Could you change every "Kontakt" in these rows to "Contact" and repeat the rows with nothing else altered?

=== MATERIAL TO PROCESS ===

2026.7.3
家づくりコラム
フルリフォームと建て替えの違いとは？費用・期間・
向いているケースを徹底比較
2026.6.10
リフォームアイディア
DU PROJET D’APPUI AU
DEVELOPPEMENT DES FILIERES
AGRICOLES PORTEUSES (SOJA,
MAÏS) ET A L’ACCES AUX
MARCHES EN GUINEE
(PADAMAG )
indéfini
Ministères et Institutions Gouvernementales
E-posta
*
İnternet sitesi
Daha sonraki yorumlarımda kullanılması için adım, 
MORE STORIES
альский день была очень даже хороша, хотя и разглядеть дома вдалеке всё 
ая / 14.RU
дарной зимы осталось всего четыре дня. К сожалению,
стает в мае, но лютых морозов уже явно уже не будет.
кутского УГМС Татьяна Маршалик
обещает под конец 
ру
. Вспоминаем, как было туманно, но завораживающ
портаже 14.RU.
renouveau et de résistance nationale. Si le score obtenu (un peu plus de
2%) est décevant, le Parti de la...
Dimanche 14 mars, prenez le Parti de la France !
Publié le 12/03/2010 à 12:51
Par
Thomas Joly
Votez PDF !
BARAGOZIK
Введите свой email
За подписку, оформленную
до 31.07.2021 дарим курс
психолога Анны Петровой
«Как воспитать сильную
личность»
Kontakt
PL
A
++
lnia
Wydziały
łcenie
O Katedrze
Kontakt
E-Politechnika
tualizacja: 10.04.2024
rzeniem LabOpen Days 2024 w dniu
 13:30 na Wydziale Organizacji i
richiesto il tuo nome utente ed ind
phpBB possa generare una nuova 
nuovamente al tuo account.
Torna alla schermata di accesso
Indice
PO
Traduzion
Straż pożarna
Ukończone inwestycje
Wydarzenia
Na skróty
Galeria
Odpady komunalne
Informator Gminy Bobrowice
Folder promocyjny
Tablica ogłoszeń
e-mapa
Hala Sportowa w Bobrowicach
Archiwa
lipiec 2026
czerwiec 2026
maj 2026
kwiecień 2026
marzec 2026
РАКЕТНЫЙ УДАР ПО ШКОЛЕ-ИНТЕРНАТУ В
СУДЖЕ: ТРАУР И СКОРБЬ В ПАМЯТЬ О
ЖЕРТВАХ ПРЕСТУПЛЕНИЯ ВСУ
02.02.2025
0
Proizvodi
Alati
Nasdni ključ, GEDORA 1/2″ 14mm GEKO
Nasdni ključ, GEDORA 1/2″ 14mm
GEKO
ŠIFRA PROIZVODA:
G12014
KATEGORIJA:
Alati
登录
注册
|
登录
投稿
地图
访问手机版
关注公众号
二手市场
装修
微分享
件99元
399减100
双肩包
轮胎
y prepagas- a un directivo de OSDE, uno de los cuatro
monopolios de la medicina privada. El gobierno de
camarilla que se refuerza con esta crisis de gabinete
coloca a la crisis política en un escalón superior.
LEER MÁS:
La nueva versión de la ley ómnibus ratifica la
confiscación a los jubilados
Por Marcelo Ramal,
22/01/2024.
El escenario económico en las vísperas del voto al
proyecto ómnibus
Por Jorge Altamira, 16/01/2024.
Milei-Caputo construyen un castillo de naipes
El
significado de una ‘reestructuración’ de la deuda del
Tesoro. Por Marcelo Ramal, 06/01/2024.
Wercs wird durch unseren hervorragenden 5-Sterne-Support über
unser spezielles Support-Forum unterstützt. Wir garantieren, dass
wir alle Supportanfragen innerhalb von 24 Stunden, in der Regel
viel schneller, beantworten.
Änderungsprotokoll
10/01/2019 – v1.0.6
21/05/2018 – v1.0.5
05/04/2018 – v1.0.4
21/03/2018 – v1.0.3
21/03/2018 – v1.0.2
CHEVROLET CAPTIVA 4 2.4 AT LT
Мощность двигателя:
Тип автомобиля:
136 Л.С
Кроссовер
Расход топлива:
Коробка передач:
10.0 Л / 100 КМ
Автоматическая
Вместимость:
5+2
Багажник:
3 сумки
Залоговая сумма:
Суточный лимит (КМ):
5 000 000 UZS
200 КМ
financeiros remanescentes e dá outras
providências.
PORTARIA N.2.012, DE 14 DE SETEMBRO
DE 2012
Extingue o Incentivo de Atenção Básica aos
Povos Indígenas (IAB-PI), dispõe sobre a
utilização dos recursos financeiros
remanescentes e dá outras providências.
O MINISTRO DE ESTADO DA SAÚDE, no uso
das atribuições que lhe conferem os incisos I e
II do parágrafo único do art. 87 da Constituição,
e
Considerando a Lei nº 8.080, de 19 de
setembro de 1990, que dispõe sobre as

===

▸ OUTPUT BELOW
2026.7.3
家づくりコラム
フルリフォームと建て替えの違いとは？費用・期間・
向いているケースを徹底比較
2026.6.10
リフォームアイディア
DU PROJET D’APPUI AU
DEVELOPPEMENT DES FILIERES
AGRICOLES PORTEUSES (SOJA,
MAÏS) ET A L’ACCES AUX
MARCHES EN GUINEE
(PADAMAG )
indéfini
Ministères et Institutions Gouvernementales
E-posta
*
İnternet sitesi
Daha sonraki yorumlarımda kullanılması için adım, 
MORE STORIES
альский день была очень даже хороша, хотя и разглядеть дома вдалеке всё 
ая / 14.RU
дарной зимы осталось всего четыре дня. К сожалению,
стает в мае, но лютых морозов уже явно уже не будет.
кутского УГМС Татьяна Маршалик
обещает под конец 
ру
. Вспоминаем, как было туманно, но завораживающ
портаже 14.RU.
renouveau et de résistance nationale. Si le score obtenu (un peu plus de
2%) est décevant, le Parti de la...
Dimanche 14 mars, prenez le Parti de la France !
Publié le 12/03/2010 à 12:51
Par
Thomas Joly
Votez PDF !
BARAGOZIK
Введите свой email
За подписку, оформленную
до 31.07.2021 дарим курс
психолога Анны Петровой
«Как воспитать сильную
личность»
Contact
PL
A
++
lnia
Wydziały
łcenie
O Katedrze
Contact
E-Politechnika
tualizacja: 10.04.2024
rzeniem LabOpen Days 2024 w dniu
 13:30 na Wydziale Organizacji i
richiesto il tuo nome utente ed ind
phpBB possa generare una nuova 
nuovamente al tuo account.
Torna alla schermata di accesso
Indice
PO
Traduzion
Straż pożarna
Ukończone inwestycje
Wydarzenia
Na skróty
Galeria
Odpady komunalne
Informator Gminy Bobrowice
Folder promocyjny
Tablica ogłoszeń
e-mapa
Hala Sportowa w Bobrowicach
Archiwa
lipiec 2026
czerwiec 2026
maj 2026
kwiecień 2026
marzec 2026
РАКЕТНЫЙ УДАР ПО ШКОЛЕ-ИНТЕРНАТУ В
СУДЖЕ: ТРАУР И СКОРБЬ В ПАМЯТЬ О
ЖЕРТВАХ ПРЕСТУПЛЕНИЯ ВСУ
02.02.2025
0
Proizvodi
Alati
Nasdni ključ, GEDORA 1/2″ 14mm GEKO
Nasdni ključ, GEDORA 1/2″ 14mm
GEKO
ŠIFRA PROIZVODA:
G12014
KATEGORIJA:
Alati
登录
注册
|
登录
投稿
地图
访问手机版
关注公众号
二手市场
装修
微分享
件99元
399减100
双肩包
轮胎
y prepagas- a un directivo de OSDE, uno de los cuatro
monopolios de la medicina privada. El gobierno de
camarilla que se refuerza con esta crisis de gabinete
coloca a la crisis política en un escalón superior.
LEER MÁS:
La nueva versión de la ley ómnibus ratifica la
confiscación a los jubilados
Por Marcelo Ramal,
22/01/2024.
El escenario económico en las vísperas del voto al
proyecto ómnibus
Por Jorge Altamira, 16/01/2024.
Milei-Caputo construyen un castillo de naipes
El
significado de una ‘reestructuración’ de la deuda del
Tesoro. Por Marcelo Ramal, 06/01/2024.
Wercs wird durch unseren hervorragenden 5-Sterne-Support über
unser spezielles Support-Forum unterstützt. Wir garantieren, dass
wir alle Supportanfragen innerhalb von 24 Stunden, in der Regel
viel schneller, beantworten.
Änderungsprotokoll
10/01/2019 – v1.0.6
21/05/2018 – v1.0.5
05/04/2018 – v1.0.4
21/03/2018 – v1.0.3
21/03/2018 – v1.0.2
CHEVROLET CAPTIVA 4 2.4 AT LT
Мощность двигателя:
Тип автомобиля:
136 Л.С
Кроссовер
Расход топлива:
Коробка передач:
10.0 Л / 100 КМ
Автоматическая
Вместимость:
5+2
Багажник:
3 сумки
Залоговая сумма:
Суточный лимит (КМ):
5 000 000 UZS
200 КМ
financeiros remanescentes e dá outras
providências.
PORTARIA N.2.012, DE 14 DE SETEMBRO
DE 2012
Extingue o Incentivo de Atenção Básica aos
Povos Indígenas (IAB-PI), dispõe sobre a
utilização dos recursos financeiros
remanescentes e dá outras providências.
O MINISTRO DE ESTADO DA SAÚDE, no uso
das atribuições que lhe conferem os incisos I e
II do parágrafo único do art. 87 da Constituição,
e
Considerando a Lei nº 8.080, de 19 de
setembro de 1990, que dispõe sobre as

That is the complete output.